[vtkusers] Re: is VTKDelete() intended for public use?

Steve M. Robbins steven.robbins at videotron.ca
Fri Oct 7 10:31:02 EDT 2005


On Fri, Oct 07, 2005 at 07:23:45AM -0400, Jeff Lee wrote:
> Hi Steve,
> One way would be to make sure you remove all references to the vtk 
> object, then call System.gc() which will do the finalize, and actually 
> delete the pointer immediately.  

But explicit garbage collection is only a hint, and it is said to be a
bad idea:

    A third category where developers often mistakenly think they are
    helping the garbage collector is the use of System.gc(), which
    triggers a garbage collection (actually, it merely suggests that
    this might be a good time for a garbage
    collection). Unfortunately, System.gc() triggers a full
    collection, which includes tracing all live objects in the heap
    and sweeping and compacting the old generation. This can be a lot
    of work. In general, it is better to let the system decide when it
    needs to collect the heap, and whether or not to do a full
    collection. Most of the time, a minor collection will do the
    job.

    http://www-128.ibm.com/developerworks/java/library/j-jtp01274.html


> I am not opposed to your patch, but 
> VTKDelete has reference counting in it, and if someone else has a 
> reference somewhere, the object won't be deleted anyway.

The java object won't be deleted, no.  But I only care about removing
a reference from the C++ object that holds the resources.

Yes, it is dangerous in that someone may now be holding an invalid
java object.  I can live with that.  It would be even better if the
JNI code would detect and throw IllegalStateException in this
situation.  I bet we could do that without too much trouble.

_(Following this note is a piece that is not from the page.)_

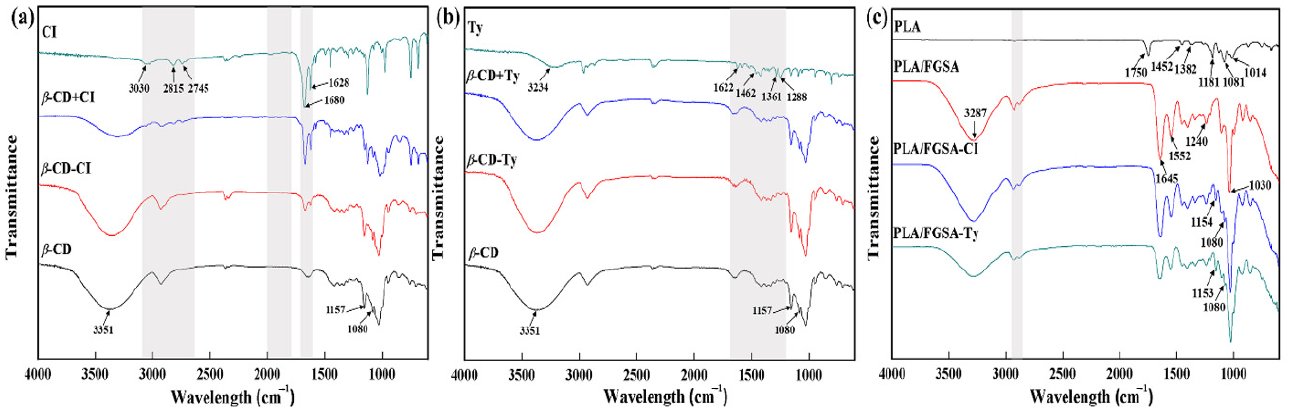
Figure 1. Panel ( a ) : FTIR spectra of CI, β -CD, their physical mixture ( β -CD+CI), and inclusion complexes ( β -CD-CI); panel ( b ): FTIR spectra of Ty, β -CD, their physical mixture ( β -CD+Ty), and inclusion complexes ( β -CD-Ty); panel ( c ): FTIR spectra of PLA and FGSA-based layers of bilayer films (PLA/FGSA, PLA/FGSA-CI, and PLA/FGSA-Ty).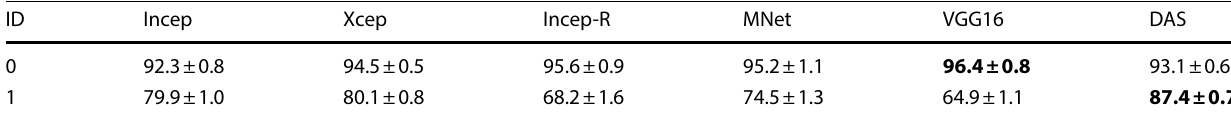
Fig. 11 Inference results using the Xception, VGG16 and DAS models with an image from the Oil Spill dataset. From left to right, the original SAR image (VV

> For me, explicitly calling VTKDelete is philosophically not the
> right thing to do.  In java, you should make sure the reference tree
> is clean for the object, and then it will be finalized when garbage
> collection occurs.  If the vm is memory bound, then the garbage
> collection will be invoked more often, ensuring that the
> vtkImageData will be deleted shortly after all references are
> removed.

Our software is an image viewer with a mixture of small, short-lived
things (typically generated by mouse events), and very large,
long-lived things (like image buffers).  Hard-won experience taught us
that we should not rely on GC for the latter, for several reasons.  In
practice, this is not an impediment because we know precisely when we
can dispose of the buffer.  Hence our search for a way to dispose of
the VTK C++ objects.

If VTKDelete is not the right method, can we design a better one?